Problem description:
Scan the entries below and extract each line with the word "pork" in it.

### Exercise materials ###

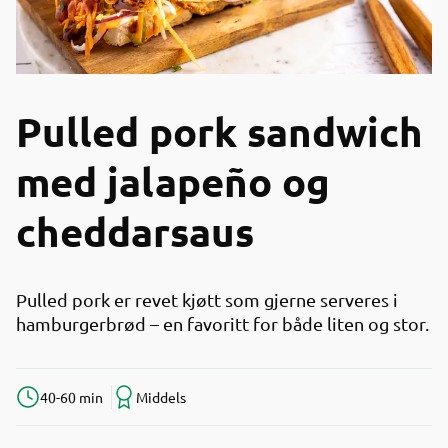
Pulled pork sandwich
med jalapeño og
cheddarsaus
Pulled pork er revet kjøtt som gjerne serveres i
hamburgerbrød – en favoritt for både liten og stor.
40-60 min
Middels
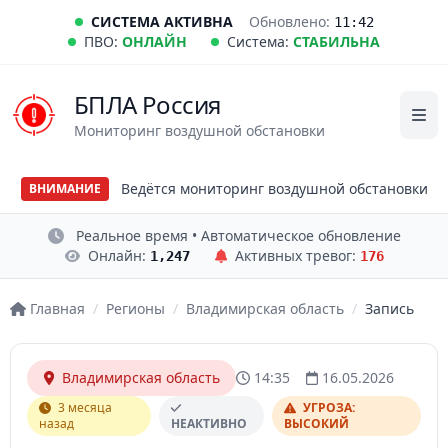
СИСТЕМА АКТИВНА
Обновлено:
11:42
ПВО:
ОНЛАЙН
Система:
СТАБИЛЬНА
БПЛА Россия
Мониторинг воздушной обстановки
Ведётся мониторинг воздушной обстановки
ВНИМАНИЕ
Реальное время • Автоматическое обновление
Онлайн:
Активных тревог:
1,247
176
Главная
/
Регионы
/
Владимирская область
/
Запись
Владимирская область
14:35
16.05.2026
3 месяца
УГРОЗА:
назад
НЕАКТИВНО
ВЫСОКИЙ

###

Exercise result:
Pulled pork sandwich
Pulled pork er revet kjøtt som gjerne serveres i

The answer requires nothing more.